What to do:
Each line of the data must reappear exactly in your answer, with no images included.

═══ Given records ═══

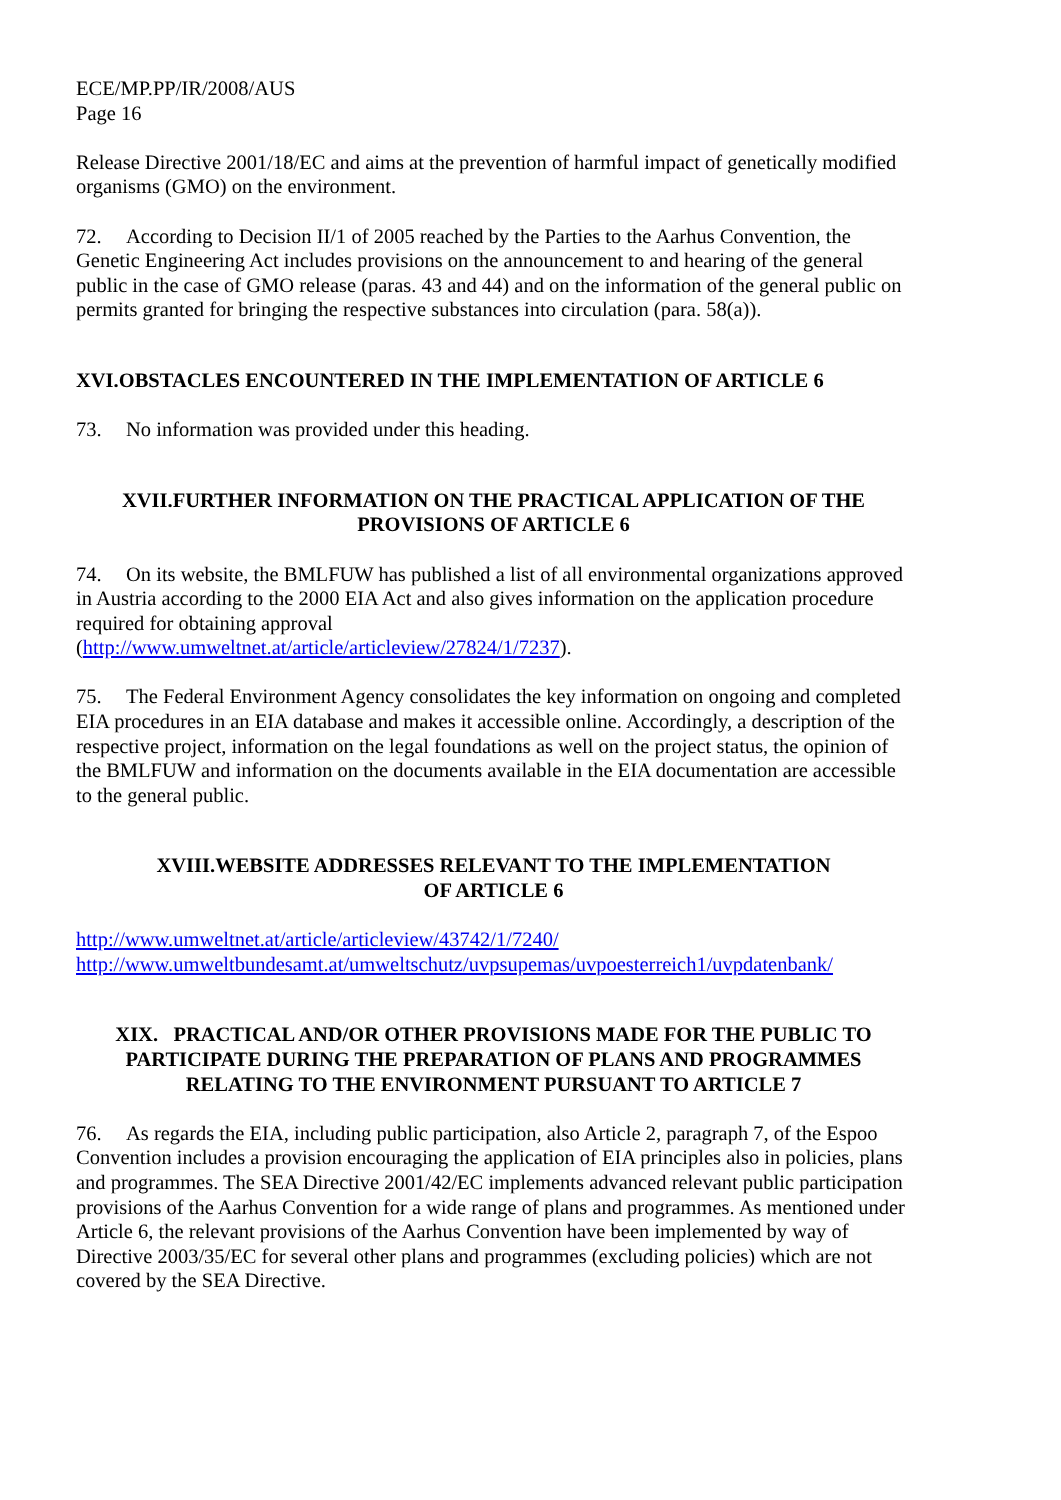ECE/MP.PP/IR/2008/AUS
Page 16
Release Directive 2001/18/EC and aims at the prevention of harmful impact of genetically modified organisms (GMO) on the environment.
72. According to Decision II/1 of 2005 reached by the Parties to the Aarhus Convention, the Genetic Engineering Act includes provisions on the announcement to and hearing of the general public in the case of GMO release (paras. 43 and 44) and on the information of the general public on permits granted for bringing the respective substances into circulation (para. 58(a)).
XVI.OBSTACLES ENCOUNTERED IN THE IMPLEMENTATION OF ARTICLE 6
73. No information was provided under this heading.
XVII.FURTHER INFORMATION ON THE PRACTICAL APPLICATION OF THE PROVISIONS OF ARTICLE 6
74. On its website, the BMLFUW has published a list of all environmental organizations approved in Austria according to the 2000 EIA Act and also gives information on the application procedure required for obtaining approval
(http://www.umweltnet.at/article/articleview/27824/1/7237).
75. The Federal Environment Agency consolidates the key information on ongoing and completed EIA procedures in an EIA database and makes it accessible online. Accordingly, a description of the respective project, information on the legal foundations as well on the project status, the opinion of the BMLFUW and information on the documents available in the EIA documentation are accessible to the general public.
XVIII.WEBSITE ADDRESSES RELEVANT TO THE IMPLEMENTATION
OF ARTICLE 6
http://www.umweltnet.at/article/articleview/43742/1/7240/
http://www.umweltbundesamt.at/umweltschutz/uvpsupemas/uvpoesterreich1/uvpdatenbank/
XIX. PRACTICAL AND/OR OTHER PROVISIONS MADE FOR THE PUBLIC TO PARTICIPATE DURING THE PREPARATION OF PLANS AND PROGRAMMES RELATING TO THE ENVIRONMENT PURSUANT TO ARTICLE 7
76. As regards the EIA, including public participation, also Article 2, paragraph 7, of the Espoo Convention includes a provision encouraging the application of EIA principles also in policies, plans and programmes. The SEA Directive 2001/42/EC implements advanced relevant public participation provisions of the Aarhus Convention for a wide range of plans and programmes. As mentioned under Article 6, the relevant provisions of the Aarhus Convention have been implemented by way of Directive 2003/35/EC for several other plans and programmes (excluding policies) which are not covered by the SEA Directive.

═══

Answer space:
ECE/MP.PP/IR/2008/AUS
Page 16
Release Directive 2001/18/EC and aims at the prevention of harmful impact of genetically modified organisms (GMO) on the environment.
72. According to Decision II/1 of 2005 reached by the Parties to the Aarhus Convention, the Genetic Engineering Act includes provisions on the announcement to and hearing of the general public in the case of GMO release (paras. 43 and 44) and on the information of the general public on permits granted for bringing the respective substances into circulation (para. 58(a)).
XVI.OBSTACLES ENCOUNTERED IN THE IMPLEMENTATION OF ARTICLE 6
73. No information was provided under this heading.
XVII.FURTHER INFORMATION ON THE PRACTICAL APPLICATION OF THE PROVISIONS OF ARTICLE 6
74. On its website, the BMLFUW has published a list of all environmental organizations approved in Austria according to the 2000 EIA Act and also gives information on the application procedure required for obtaining approval
(http://www.umweltnet.at/article/articleview/27824/1/7237).
75. The Federal Environment Agency consolidates the key information on ongoing and completed EIA procedures in an EIA database and makes it accessible online. Accordingly, a description of the respective project, information on the legal foundations as well on the project status, the opinion of the BMLFUW and information on the documents available in the EIA documentation are accessible to the general public.
XVIII.WEBSITE ADDRESSES RELEVANT TO THE IMPLEMENTATION
OF ARTICLE 6
http://www.umweltnet.at/article/articleview/43742/1/7240/
http://www.umweltbundesamt.at/umweltschutz/uvpsupemas/uvpoesterreich1/uvpdatenbank/
XIX. PRACTICAL AND/OR OTHER PROVISIONS MADE FOR THE PUBLIC TO PARTICIPATE DURING THE PREPARATION OF PLANS AND PROGRAMMES RELATING TO THE ENVIRONMENT PURSUANT TO ARTICLE 7
76. As regards the EIA, including public participation, also Article 2, paragraph 7, of the Espoo Convention includes a provision encouraging the application of EIA principles also in policies, plans and programmes. The SEA Directive 2001/42/EC implements advanced relevant public participation provisions of the Aarhus Convention for a wide range of plans and programmes. As mentioned under Article 6, the relevant provisions of the Aarhus Convention have been implemented by way of Directive 2003/35/EC for several other plans and programmes (excluding policies) which are not covered by the SEA Directive.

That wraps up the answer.